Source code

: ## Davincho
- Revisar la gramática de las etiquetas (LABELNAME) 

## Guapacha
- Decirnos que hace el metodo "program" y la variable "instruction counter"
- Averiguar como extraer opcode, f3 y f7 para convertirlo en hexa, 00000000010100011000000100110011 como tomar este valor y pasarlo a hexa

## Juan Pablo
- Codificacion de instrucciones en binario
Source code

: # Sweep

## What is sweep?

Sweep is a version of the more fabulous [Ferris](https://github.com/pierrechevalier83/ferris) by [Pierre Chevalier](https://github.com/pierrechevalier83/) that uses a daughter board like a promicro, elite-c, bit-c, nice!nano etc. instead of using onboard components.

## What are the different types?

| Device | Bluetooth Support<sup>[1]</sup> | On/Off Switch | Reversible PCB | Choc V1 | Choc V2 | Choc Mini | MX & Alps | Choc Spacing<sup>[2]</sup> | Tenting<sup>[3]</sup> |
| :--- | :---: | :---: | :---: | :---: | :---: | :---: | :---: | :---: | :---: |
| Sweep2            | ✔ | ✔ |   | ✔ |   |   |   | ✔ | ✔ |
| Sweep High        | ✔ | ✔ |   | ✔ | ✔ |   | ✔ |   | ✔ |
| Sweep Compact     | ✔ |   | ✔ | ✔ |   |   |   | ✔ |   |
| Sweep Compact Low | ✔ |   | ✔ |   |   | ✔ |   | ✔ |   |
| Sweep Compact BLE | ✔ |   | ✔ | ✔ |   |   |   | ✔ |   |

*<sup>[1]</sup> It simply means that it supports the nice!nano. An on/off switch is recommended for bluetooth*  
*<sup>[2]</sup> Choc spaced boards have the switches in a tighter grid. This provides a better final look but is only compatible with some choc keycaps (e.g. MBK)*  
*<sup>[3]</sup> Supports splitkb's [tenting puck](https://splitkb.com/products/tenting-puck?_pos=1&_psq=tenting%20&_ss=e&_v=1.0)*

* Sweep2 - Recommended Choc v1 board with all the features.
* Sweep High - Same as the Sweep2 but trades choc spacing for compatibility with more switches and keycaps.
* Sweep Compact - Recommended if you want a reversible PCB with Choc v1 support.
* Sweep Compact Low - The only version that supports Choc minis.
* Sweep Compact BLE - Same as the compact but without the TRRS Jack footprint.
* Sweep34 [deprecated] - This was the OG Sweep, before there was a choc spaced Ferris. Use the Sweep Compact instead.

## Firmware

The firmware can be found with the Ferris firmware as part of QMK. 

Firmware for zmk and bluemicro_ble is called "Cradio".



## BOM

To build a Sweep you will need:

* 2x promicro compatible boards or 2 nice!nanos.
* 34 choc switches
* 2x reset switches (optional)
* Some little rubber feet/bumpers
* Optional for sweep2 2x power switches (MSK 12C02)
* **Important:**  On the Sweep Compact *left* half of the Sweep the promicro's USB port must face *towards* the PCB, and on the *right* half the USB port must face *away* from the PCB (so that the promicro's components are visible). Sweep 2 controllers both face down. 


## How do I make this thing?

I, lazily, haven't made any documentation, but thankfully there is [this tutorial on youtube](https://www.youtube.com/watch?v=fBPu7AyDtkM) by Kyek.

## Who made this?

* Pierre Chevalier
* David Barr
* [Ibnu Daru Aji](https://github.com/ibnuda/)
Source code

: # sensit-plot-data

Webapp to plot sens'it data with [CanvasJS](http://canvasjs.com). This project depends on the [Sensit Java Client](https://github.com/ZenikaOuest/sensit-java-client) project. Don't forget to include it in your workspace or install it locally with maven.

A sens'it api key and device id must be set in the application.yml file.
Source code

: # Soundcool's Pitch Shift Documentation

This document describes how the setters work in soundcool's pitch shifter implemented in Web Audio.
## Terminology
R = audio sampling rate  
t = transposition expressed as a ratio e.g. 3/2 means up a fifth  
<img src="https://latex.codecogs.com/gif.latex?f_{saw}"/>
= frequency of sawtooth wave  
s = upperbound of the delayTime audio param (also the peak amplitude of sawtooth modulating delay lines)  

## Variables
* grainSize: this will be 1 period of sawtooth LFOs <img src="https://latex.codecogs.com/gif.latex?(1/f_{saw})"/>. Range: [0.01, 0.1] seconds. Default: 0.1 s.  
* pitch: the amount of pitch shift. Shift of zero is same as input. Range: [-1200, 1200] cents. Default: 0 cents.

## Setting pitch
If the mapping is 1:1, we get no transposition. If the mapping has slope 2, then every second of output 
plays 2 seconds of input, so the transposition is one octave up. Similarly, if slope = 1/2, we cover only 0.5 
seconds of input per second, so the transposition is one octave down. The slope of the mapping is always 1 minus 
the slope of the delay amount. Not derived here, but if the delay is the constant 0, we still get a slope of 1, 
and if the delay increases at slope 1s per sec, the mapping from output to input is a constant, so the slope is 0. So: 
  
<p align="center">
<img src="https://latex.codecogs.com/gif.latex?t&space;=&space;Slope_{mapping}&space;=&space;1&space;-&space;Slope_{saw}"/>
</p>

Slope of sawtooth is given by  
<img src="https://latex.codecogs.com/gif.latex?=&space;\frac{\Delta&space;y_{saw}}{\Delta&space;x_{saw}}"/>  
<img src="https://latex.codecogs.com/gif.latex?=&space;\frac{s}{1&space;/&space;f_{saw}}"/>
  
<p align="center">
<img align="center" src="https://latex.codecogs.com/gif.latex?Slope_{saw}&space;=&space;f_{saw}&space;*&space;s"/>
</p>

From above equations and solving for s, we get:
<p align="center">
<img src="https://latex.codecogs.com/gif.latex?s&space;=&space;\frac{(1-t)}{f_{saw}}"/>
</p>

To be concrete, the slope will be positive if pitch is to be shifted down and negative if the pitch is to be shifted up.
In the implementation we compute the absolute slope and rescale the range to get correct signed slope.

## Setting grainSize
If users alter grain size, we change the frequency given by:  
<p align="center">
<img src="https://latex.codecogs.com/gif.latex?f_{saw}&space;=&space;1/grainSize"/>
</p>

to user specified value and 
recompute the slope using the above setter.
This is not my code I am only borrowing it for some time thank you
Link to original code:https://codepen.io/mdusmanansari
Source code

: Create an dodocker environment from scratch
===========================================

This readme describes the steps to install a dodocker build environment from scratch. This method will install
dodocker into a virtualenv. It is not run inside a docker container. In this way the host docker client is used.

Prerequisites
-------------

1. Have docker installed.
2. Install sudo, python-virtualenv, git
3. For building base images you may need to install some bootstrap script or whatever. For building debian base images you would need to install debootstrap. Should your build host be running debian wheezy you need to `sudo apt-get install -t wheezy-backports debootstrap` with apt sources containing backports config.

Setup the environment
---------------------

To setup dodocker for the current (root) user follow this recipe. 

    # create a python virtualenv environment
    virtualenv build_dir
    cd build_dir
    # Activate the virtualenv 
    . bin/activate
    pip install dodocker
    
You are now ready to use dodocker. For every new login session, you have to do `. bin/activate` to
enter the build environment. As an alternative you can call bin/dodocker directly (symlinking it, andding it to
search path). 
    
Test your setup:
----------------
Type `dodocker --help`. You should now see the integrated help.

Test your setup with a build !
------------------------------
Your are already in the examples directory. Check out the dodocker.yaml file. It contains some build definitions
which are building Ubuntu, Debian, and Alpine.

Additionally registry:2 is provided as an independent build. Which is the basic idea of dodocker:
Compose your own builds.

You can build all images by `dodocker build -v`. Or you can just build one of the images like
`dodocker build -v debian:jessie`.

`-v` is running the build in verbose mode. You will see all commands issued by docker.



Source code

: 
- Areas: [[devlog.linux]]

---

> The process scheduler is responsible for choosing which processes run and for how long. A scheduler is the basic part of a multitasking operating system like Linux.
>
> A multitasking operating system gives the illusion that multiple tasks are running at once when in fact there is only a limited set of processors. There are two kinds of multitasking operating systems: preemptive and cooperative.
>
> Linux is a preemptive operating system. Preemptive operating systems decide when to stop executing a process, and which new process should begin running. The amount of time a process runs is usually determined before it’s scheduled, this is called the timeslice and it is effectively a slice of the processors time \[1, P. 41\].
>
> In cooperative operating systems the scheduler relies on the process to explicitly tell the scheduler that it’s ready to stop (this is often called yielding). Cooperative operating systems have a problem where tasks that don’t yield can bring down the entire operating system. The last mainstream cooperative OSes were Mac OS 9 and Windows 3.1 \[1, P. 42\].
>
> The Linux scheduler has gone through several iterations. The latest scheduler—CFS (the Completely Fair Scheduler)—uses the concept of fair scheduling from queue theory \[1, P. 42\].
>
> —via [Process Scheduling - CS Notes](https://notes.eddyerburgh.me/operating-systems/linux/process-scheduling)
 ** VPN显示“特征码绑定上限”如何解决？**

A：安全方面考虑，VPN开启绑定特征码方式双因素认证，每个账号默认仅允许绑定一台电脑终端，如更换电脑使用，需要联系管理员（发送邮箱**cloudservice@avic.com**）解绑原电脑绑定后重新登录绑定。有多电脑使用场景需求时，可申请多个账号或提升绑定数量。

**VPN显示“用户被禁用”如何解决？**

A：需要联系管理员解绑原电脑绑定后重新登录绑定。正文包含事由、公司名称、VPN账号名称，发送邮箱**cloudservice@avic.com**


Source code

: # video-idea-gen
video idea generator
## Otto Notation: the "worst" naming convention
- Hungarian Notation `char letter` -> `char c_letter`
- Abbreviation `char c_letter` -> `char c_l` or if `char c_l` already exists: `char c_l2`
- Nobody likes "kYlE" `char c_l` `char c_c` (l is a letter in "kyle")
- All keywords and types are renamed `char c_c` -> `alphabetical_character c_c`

TASK TO COMPLETE: Each line from the start of the listing above through the line containing "keycaps (e.g. MBK)*" should be copied exactly, please, with no other lines added.

RESULT FOR THIS TASK:
Source code

: ## Davincho
- Revisar la gramática de las etiquetas (LABELNAME) 

## Guapacha
- Decirnos que hace el metodo "program" y la variable "instruction counter"
- Averiguar como extraer opcode, f3 y f7 para convertirlo en hexa, 00000000010100011000000100110011 como tomar este valor y pasarlo a hexa

## Juan Pablo
- Codificacion de instrucciones en binario
Source code

: # Sweep

## What is sweep?

Sweep is a version of the more fabulous [Ferris](https://github.com/pierrechevalier83/ferris) by [Pierre Chevalier](https://github.com/pierrechevalier83/) that uses a daughter board like a promicro, elite-c, bit-c, nice!nano etc. instead of using onboard components.

## What are the different types?

| Device | Bluetooth Support<sup>[1]</sup> | On/Off Switch | Reversible PCB | Choc V1 | Choc V2 | Choc Mini | MX & Alps | Choc Spacing<sup>[2]</sup> | Tenting<sup>[3]</sup> |
| :--- | :---: | :---: | :---: | :---: | :---: | :---: | :---: | :---: | :---: |
| Sweep2            | ✔ | ✔ |   | ✔ |   |   |   | ✔ | ✔ |
| Sweep High        | ✔ | ✔ |   | ✔ | ✔ |   | ✔ |   | ✔ |
| Sweep Compact     | ✔ |   | ✔ | ✔ |   |   |   | ✔ |   |
| Sweep Compact Low | ✔ |   | ✔ |   |   | ✔ |   | ✔ |   |
| Sweep Compact BLE | ✔ |   | ✔ | ✔ |   |   |   | ✔ |   |

*<sup>[1]</sup> It simply means that it supports the nice!nano. An on/off switch is recommended for bluetooth*  
*<sup>[2]</sup> Choc spaced boards have the switches in a tighter grid. This provides a better final look but is only compatible with some choc keycaps (e.g. MBK)*  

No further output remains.